Roland Burris, please meet Ralph Tyler Smith.
While waiting for a prosecutor friend in the Everett Dirksen Federal Building in downtown Chicago Friday, I noticed the small dedication plaque in the lobby. It indicated that the Mies van der Rohe-designed structure was actually rededicated in 1970 to honor the legendary U.S. Senator from Illinois after his death the year before. The only other person mentioned is U.S. Sen. Ralph T. Smith, who was in attendance that day.
I googled to find out that Smith was an Illinois Republican legislator who was appointed to fill Dirksen's seat and served all of 14 months before losing a special election. So perhaps the rededication was one of the highlights of his Senate career. I did not know his name.

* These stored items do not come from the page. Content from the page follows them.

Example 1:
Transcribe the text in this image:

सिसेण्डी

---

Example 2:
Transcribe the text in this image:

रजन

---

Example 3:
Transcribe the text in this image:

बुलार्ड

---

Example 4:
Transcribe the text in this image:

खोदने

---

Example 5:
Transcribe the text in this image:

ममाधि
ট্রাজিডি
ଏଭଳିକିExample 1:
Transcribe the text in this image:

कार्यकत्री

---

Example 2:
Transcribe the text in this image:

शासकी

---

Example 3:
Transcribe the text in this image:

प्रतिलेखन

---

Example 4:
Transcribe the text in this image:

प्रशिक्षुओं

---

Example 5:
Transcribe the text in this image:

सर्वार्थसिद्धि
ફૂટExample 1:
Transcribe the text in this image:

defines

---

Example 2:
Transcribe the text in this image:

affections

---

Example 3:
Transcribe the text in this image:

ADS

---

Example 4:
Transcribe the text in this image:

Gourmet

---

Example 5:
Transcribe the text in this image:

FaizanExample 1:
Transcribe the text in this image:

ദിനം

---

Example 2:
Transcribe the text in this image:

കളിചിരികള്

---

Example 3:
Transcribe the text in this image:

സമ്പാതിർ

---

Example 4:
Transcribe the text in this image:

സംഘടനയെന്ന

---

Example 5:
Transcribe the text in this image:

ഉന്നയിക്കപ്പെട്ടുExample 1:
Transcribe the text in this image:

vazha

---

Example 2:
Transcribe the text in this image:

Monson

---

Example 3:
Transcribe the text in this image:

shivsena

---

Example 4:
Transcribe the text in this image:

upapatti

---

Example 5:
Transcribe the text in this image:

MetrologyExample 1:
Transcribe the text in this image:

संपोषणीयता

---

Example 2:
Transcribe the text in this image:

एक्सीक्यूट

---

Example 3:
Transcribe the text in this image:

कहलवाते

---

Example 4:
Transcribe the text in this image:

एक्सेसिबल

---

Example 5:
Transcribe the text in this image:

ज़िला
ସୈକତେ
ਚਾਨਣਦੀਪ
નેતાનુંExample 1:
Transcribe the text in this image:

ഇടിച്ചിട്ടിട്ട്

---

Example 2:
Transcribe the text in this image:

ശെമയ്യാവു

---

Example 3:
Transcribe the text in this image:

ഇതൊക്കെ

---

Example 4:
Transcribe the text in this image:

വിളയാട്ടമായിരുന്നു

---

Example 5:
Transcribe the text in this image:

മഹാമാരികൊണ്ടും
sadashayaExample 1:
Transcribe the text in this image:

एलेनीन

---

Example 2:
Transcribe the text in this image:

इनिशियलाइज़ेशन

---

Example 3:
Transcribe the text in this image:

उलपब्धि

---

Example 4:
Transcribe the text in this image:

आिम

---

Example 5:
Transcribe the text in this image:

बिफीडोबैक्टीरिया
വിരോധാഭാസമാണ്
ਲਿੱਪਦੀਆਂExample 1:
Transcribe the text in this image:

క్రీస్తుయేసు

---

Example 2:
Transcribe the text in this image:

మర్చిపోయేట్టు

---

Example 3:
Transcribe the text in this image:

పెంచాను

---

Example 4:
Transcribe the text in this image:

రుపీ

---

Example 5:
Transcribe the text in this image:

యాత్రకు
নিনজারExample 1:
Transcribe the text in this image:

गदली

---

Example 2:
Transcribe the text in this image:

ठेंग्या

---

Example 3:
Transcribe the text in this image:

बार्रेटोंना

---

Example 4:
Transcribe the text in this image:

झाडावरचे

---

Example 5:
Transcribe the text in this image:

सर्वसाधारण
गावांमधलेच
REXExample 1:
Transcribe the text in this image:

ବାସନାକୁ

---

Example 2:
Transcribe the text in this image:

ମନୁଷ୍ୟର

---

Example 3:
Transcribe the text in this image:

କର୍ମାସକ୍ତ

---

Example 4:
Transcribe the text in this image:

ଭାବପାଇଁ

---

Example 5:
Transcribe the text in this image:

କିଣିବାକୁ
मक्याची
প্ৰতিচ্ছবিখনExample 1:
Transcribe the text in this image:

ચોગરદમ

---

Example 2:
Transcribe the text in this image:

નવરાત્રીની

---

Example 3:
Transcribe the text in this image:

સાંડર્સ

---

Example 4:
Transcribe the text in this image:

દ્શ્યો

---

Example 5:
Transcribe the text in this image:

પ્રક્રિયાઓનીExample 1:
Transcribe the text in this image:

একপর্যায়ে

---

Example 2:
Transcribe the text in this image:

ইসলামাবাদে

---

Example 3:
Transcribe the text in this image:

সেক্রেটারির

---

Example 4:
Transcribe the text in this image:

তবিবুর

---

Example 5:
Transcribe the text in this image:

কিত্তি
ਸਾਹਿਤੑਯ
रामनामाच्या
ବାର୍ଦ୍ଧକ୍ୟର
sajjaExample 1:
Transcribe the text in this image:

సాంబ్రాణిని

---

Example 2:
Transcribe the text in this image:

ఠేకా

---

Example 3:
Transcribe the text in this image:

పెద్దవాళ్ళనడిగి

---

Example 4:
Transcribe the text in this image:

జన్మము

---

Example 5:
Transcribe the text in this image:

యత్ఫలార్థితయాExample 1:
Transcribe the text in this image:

An hour or so later, my friends at MSNBC called to ask if I could shortly opine on Burris' imminent public announcement that he would not seek a full six-year term after his controversial appointment by then-Illinois Gov. Rod Blagojevich to fill President Obama's Senate seat. My prosecutor chum and I were nearly finished with our Chinese dim sum, so I said sure.
I can be a bit of a problem for TV producers since I occasionally blab a bit too long. Friday there was no such threat. In picking the brain of my luncheon companion, as well as a political reporter chum, it was clear that the Burris decision was simple: No money, no credibility, no White House support. Brevity was my lone alternative.